奴隷商人たちは集まり、悪い笑みを浮かべて話していた。
「あのパープルとかいうガキ。上手く利用すればとんでもない価値になりますよ」
「そうだな。では今一番金を稼げると噂のあの場所に隔離してはどうでしょうか?」
「名案だな。そうするか」
後日、パープルは他の場所へと売られることとなった。
(ああ。俺はいつまでこんな奴らの言いなりにならなくてはいけないのだろう)
パープルは腕を縛っていた手錠を外そうと試みたが、あまりの固さに破壊できなかった。
「ついたぞ。奴隷」
パープルが連れてこられた場所は、巨大な一つの城。周囲は海で囲まれており、海には無数の巨大な渦が存在して船では到底近づけない。
「パープル。この城には闘技場がある。せいぜい楽しんでこい」
(ああ。そういうことか。俺はこれから死ぬことになるのだろう。これが俺の人生か。短いな)
パープルは暗い雰囲気でその城へと入っていく。案内された場所は、広大な正方形のフィールド。

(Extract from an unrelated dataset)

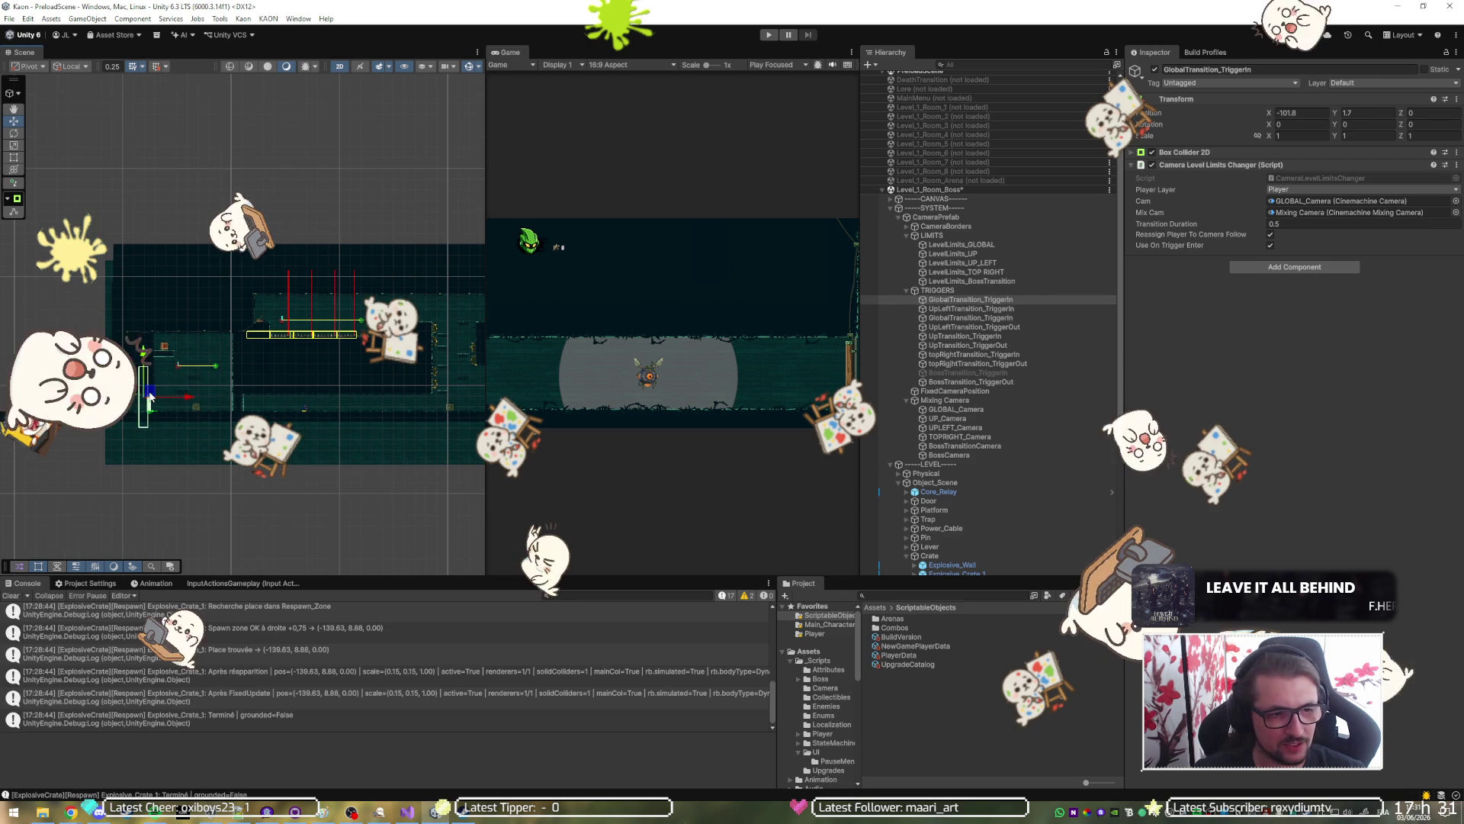
{"action": "scroll", "coordinate": [250, 322], "scroll_direction": "up", "scroll_amount": 4}
{"action": "left_click_drag", "start_coordinate": [249, 321], "coordinate": [290, 334]}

地面は砂岩や土で覆われており、周囲は高さ二十メートルはある巨大な壁で覆われていた。
壁の上には多くの人がおり、会場へと入っていくパープルたちを見下していた。
「さあ、今回この戦闘に参加するのはこの少年。天才的な知識を有し、あらゆる局面において持ち前の頭脳を発揮する。彼の名は、パープル=スコーピオン」
パープルは歓声に包まれた。
そしてパープルの前に現れるは、額から角を生やし、身長が三メートルを越える男。
「俺はこの闘技場のチャンピオン。今まで三百人という数の人間を殺してきた」
「そうか。で、俺は今から殺されるのか」
「ああ。死んでもらう。まあそもそも、お前じゃこの俺、白鬼を殺せないだろうがな」
白鬼は笑みをこぼし、刀を抜いてパープルへと向けた。
「そうか。俺は殺されるためにここにいるのか」
「正解。じゃあさようなら」
白鬼はパープルの首へと刀を振るう。
パープルの体には突如として電流が駆け抜ける。その直後、観客には寒気が走った。それもそのはず、無敗を唄われた白鬼が一瞬にして首を跳ねられたのだ。
「弱いな。いや、違うか。俺が強すぎたのか」
笑みを見せると、パープルは刀を握り、それを観客席へと投げた。刀が観客席に刺さると、観客席は粉々に弾け、多くの観客は血をはいて吹き飛んだ。
「死んでいけ。クズども」
殺意を向けるパープル。だがそこへ、一人の女性が現れた。
「そこまでだ。少年。私はアイリス=ヘルメス。魔法聖だ」
それからというもの、パープルはしばらく拘束されていたが、それから数年、パープルは檻から脱け出し、結果彼は死刑囚となった。